What you do not know yet

The hypotheses in the previous page are useful scaffolding. They are not facts.

Arriving as the first architect in an organisation that has been running without one is an epistemological problem before it is a technical one. You do not know what you do not know. The work is to close that gap deliberately: identify the open questions, prioritise by risk, and find the answers before something forces you to find them in a worse way.

Identity and access

How many user accounts are in the Entra tenant? How many global administrators? Are there guest accounts with no record of who invited them, shared accounts with no named owner, or accounts for staff who left two years ago? Is MFA enforced or merely enabled? These answers shape everything that follows: the Conditional Access work, the offboarding process, the privilege review. You cannot meaningfully assess the access posture without them.

Infrastructure boundary

Is there on-premise infrastructure? If so, what: a file server, an application server, a managed network device, something older? Is there a network diagram that is less than three years old? Who maintains the physical infrastructure and who has access to it? The boundary between on-premise and cloud is not just a technical question. It is a question about where the risks are and who is responsible for them.

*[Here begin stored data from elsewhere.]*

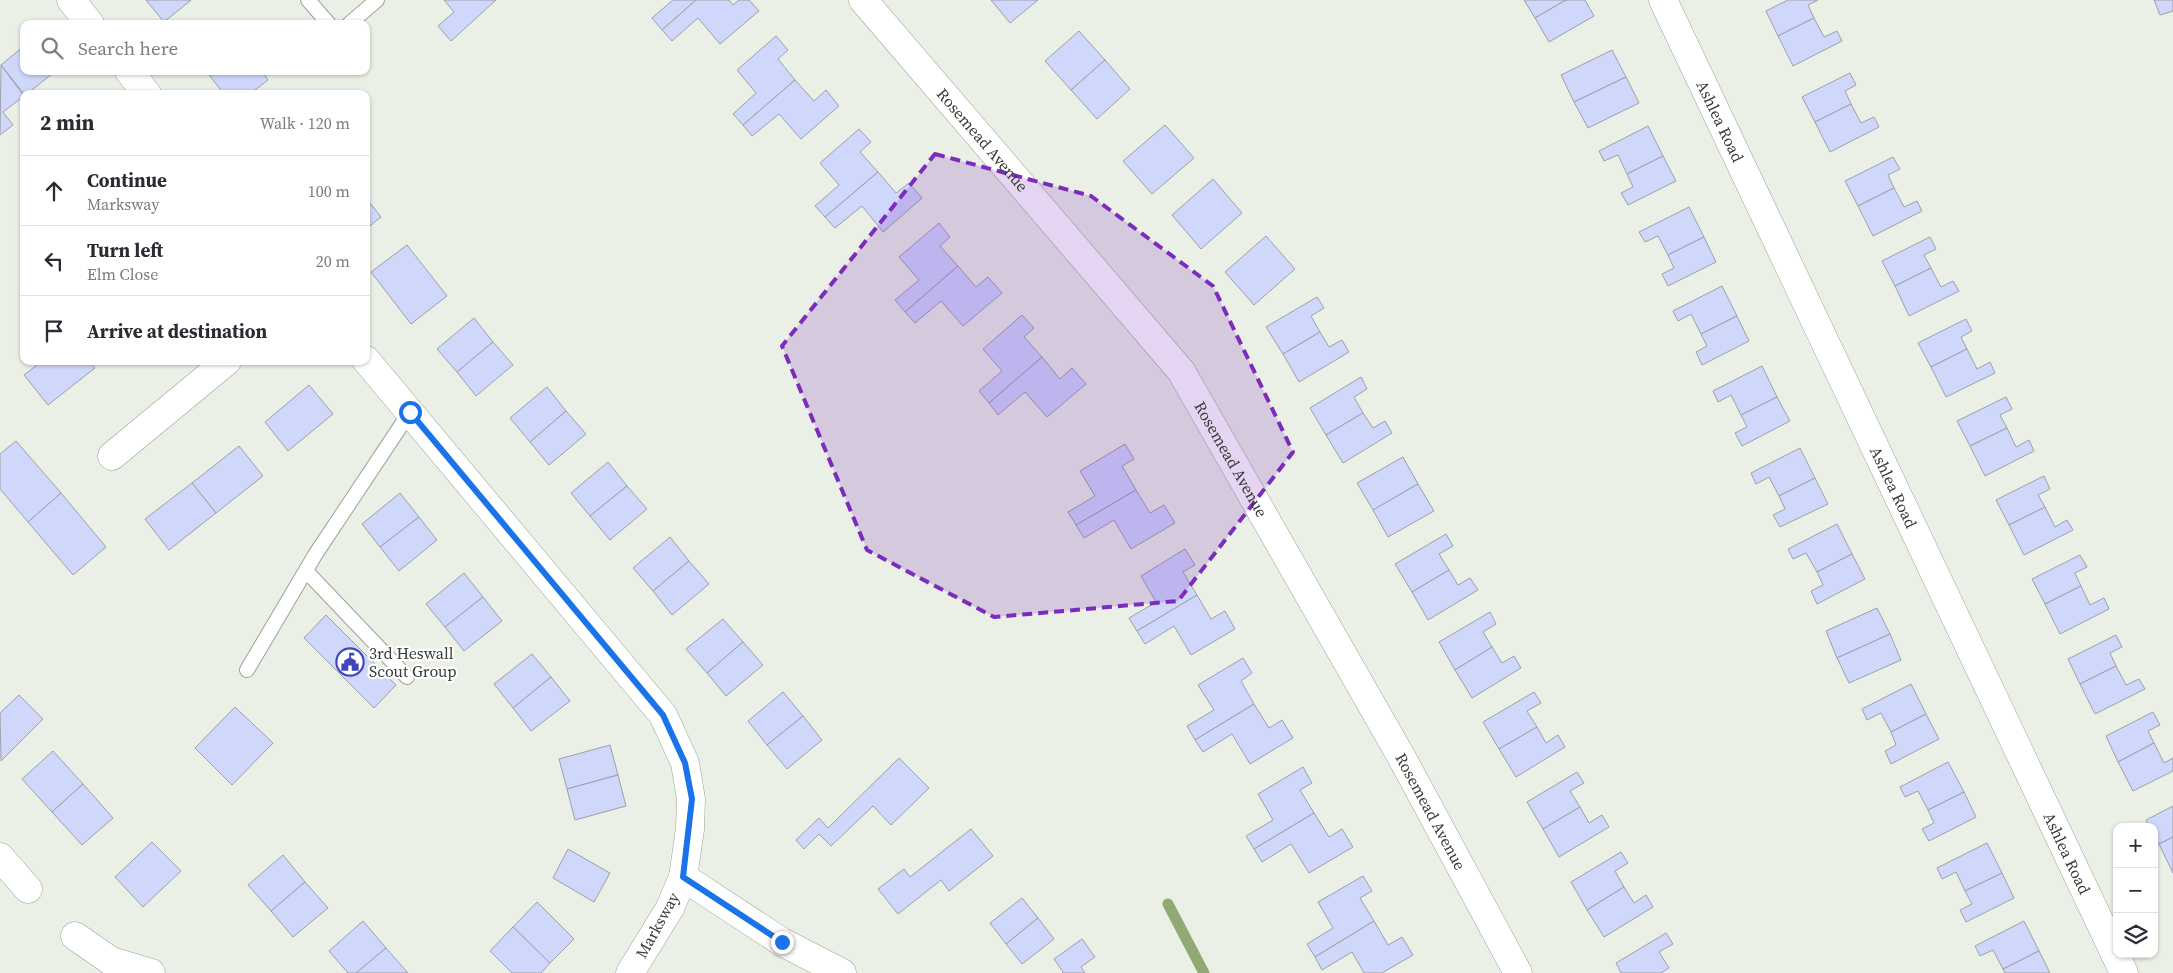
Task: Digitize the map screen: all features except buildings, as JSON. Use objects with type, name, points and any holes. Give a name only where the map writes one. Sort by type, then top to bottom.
[{"type":"street","points":[[71,0],[87,20]]},
{"type":"street","name":"Rosemead Avenue","points":[[863,0],[1181,371],[1402,758],[1518,973]]},
{"type":"street","name":"Ashlea Road","points":[[1663,0],[2124,973]]},
{"type":"street","points":[[132,75],[145,90]]},
{"type":"street","points":[[112,456],[222,365]]},
{"type":"street","name":"Marksway","points":[[370,365],[663,715],[685,763],[692,799],[683,877],[670,908],[630,973]]},
{"type":"street","points":[[0,856],[28,889]]},
{"type":"street","points":[[683,877],[782,942],[842,973]]},
{"type":"street","points":[[75,936],[111,961],[151,973]]},
{"type":"lane","points":[[308,0],[326,20]]},
{"type":"lane","points":[[354,20],[377,0]]},
{"type":"lane","points":[[247,670],[306,571],[410,412]]},
{"type":"lane","points":[[306,571],[407,677]]},
{"type":"highlighted area","points":[[935,154],[1091,196],[1213,286],[1293,452],[1178,601],[994,617],[867,550],[782,346]]},
{"type":"waterway","points":[[1168,904],[1204,973]]},
{"type":"place","name":"3rd Heswall Scout Group","points":[[350,662]]},
{"type":"route","points":[[410,412],[663,715],[685,763],[692,799],[683,877],[782,942]]}]
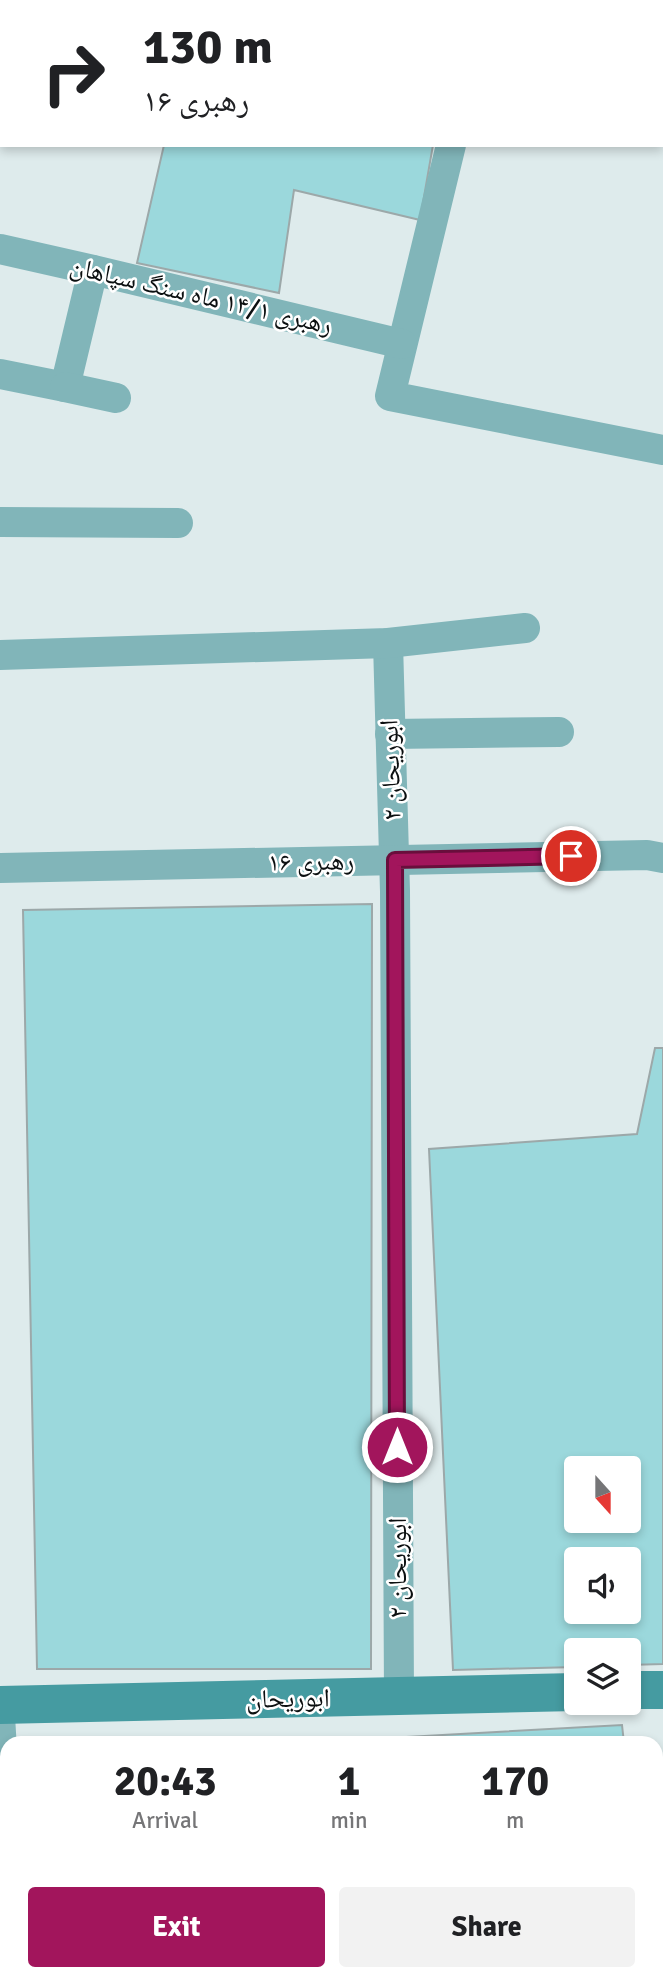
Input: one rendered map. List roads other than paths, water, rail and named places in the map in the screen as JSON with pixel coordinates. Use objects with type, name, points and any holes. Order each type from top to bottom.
[{"type":"street","points":[[451,147],[390,396],[663,450]]},
{"type":"street","name":"رهبری ۱۴/۱ ماه سنگ سپاهان","points":[[0,249],[402,344]]},
{"type":"street","points":[[65,387],[93,270]]},
{"type":"street","points":[[0,374],[116,398]]},
{"type":"street","points":[[0,522],[178,523]]},
{"type":"street","points":[[0,655],[388,643],[525,628]]},
{"type":"street","name":"ابوریحان ۲","points":[[388,643],[395,860],[398,1696]]},
{"type":"street","points":[[390,734],[559,732]]},
{"type":"street","name":"رهبری ۱۶","points":[[0,868],[647,855],[663,858]]},
{"type":"street","points":[[641,1690],[663,1690]]},
{"type":"street","name":"ابوریحان","points":[[0,1705],[564,1692]]},
{"type":"street","points":[[0,1716],[1,1736]]}]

The membership and CRM system

Which system holds the 200,000 member and donor records? Who has administrative access, and is that list current? Where is the data hosted, and in which country? Does a current Data Processing Agreement exist with the vendor? This system is the highest-value data store in the organisation. The answers to these questions determine the priority and shape of the work in the applications section.

Financial systems

What software handles bookkeeping and payment processing? Is it integrated with the CRM, and if so, how? Who has access? Where does the data live? Financial data and donation records attract the same threat actors as the membership data, and the integrations between financial systems and other tools are among the most common sources of undocumented data flows.

HR and provisioning

Which HR system is in use? Does it feed Entra ID automatically, or are joiners and leavers managed manually? Who owns the offboarding process, and is there a process at all? An organisation that has been growing organically may have accumulated a set of informal practices that work most of the time, and that break silently when they do not.

Application inventory

Does an application register exist in any form? What OAuth consent grants are currently active in the M365 tenant, and which applications have delegated permissions? The answers to these questions may surprise you. Applications granted permissions during a campaign three years ago may still be running quietly against current data.

AI adoption

Who is using AI tools, and which ones? What data is going into them? The answers come from conversations, not from a technical audit. People are often willing to share this if the conversation is framed as trying to understand what is useful rather than looking for violations. The answers shape the AI governance work and inform how urgently it is needed.

Security posture baseline

Has there ever been a security incident: a compromised account, a data breach, ransomware, an accidental public share? Have backups ever been tested to confirm they actually restore? Is there a disaster recovery plan, however informal? These questions establish the baseline. An organisation that has had an incident and learnt from it is in a different position from one that has been fortunate so far.

On timing

Not all of these answers will arrive in the first week. Some will take months to surface. A few may still be open at six months, because the person who knows is unavailable, or the vendor is slow to respond, or the system is old enough that the documentation simply no longer exists. That is normal. The goal is not to know everything before starting. It is to know which gaps carry the most risk, and to work those first.

The thing in the basement has been here for twelve years. Nobody knows exactly what it is. The difference between you and your predecessors is that you are going to write that down.